Good.—Rather, sustenance, or “necessaries of life.”
World is not here used in a bad sense, but merely of such elements of existence as are not spiritual.
The word “see” is strong, and implies calm and attentive contemplation.
The word translated “bowels of compassion” is used in the LXX. (Proverbs 12:10) for “tender mercies.” It is used in the New Testament as we use “heart,” and has nothing to do with bowels. It should be translated “compassion.”
How abideth.—In 1 John 2:15 it was eternal life; here St. John thinks of our love to God as one of the two chief signs and products of eternal life: eternal life bringing into activity its relation to its source.

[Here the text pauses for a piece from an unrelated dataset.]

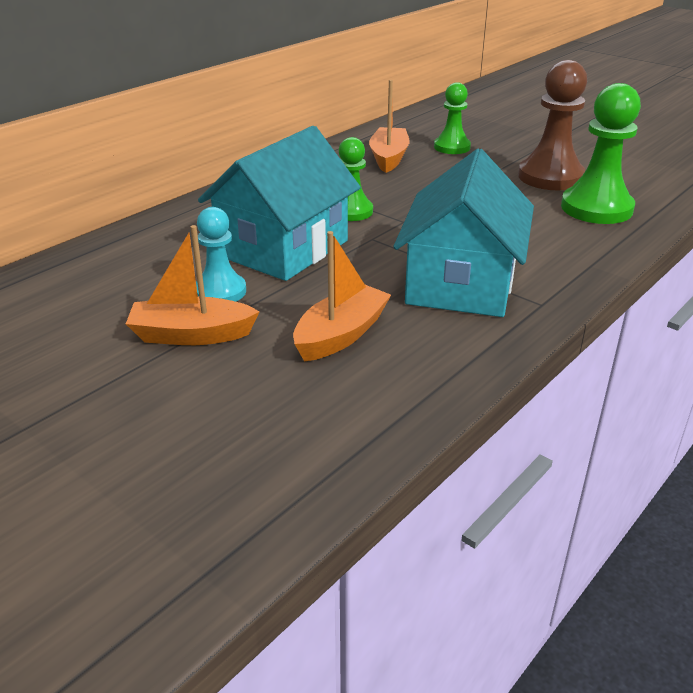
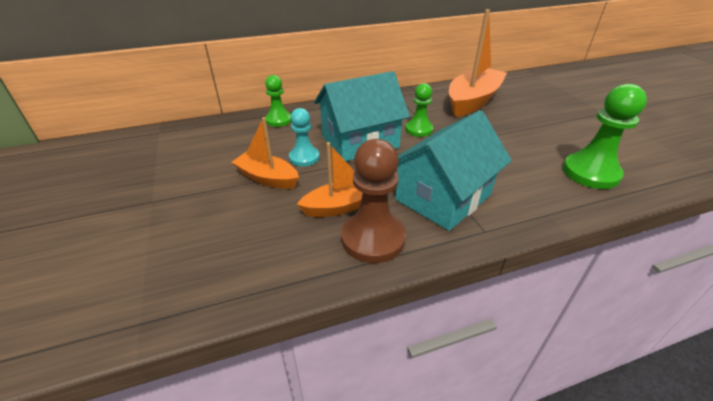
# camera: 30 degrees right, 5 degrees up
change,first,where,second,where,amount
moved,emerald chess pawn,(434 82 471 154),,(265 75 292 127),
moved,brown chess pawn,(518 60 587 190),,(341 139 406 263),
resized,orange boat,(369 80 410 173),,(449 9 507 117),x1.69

(18) The words “My little children,” are, as usual, a mark of a sudden access of warmth, tenderness, and earnestness. “Word,” of course, is antithetical to “deed,” “tongue” to “truth.” The construction of the first pair (which is different from that of the second) implies merely the instruments of the love; that of the second implies its whole condition. St. John hints that there is some danger of this conventionality amongst his friends, and earnestly exhorts them to genuineness. He forbids all the traitorous babble of heartless insincerity, and urges that just, active, straightforward, all-embracing affection which was complete in Christ alone. (Comp. Romans 12:9; Ephesians 4:15; James 2:15-17; 1 Peter 1:22; 2 John 1:1; 3 John 1:1.)